• [Saved entries]:
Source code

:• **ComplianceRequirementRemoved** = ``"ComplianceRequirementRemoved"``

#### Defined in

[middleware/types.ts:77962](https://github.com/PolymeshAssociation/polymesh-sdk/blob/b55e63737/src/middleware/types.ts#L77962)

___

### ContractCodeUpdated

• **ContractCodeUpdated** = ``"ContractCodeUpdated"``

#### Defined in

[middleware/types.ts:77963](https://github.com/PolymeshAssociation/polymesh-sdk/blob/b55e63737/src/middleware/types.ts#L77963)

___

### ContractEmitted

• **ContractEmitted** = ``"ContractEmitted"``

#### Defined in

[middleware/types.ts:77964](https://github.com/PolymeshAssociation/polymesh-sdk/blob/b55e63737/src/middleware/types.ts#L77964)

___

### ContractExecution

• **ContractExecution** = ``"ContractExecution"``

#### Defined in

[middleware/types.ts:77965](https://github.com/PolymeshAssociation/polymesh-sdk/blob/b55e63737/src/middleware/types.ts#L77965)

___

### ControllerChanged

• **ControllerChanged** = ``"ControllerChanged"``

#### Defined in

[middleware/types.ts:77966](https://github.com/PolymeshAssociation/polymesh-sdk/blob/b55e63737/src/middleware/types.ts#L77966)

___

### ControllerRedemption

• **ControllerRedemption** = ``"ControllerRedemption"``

• [Work order]: Show a copy of each line from the records above in which the string "ContractEmitted" occurs.

• [Solution below]:
### ContractEmitted
• **ContractEmitted** = ``"ContractEmitted"``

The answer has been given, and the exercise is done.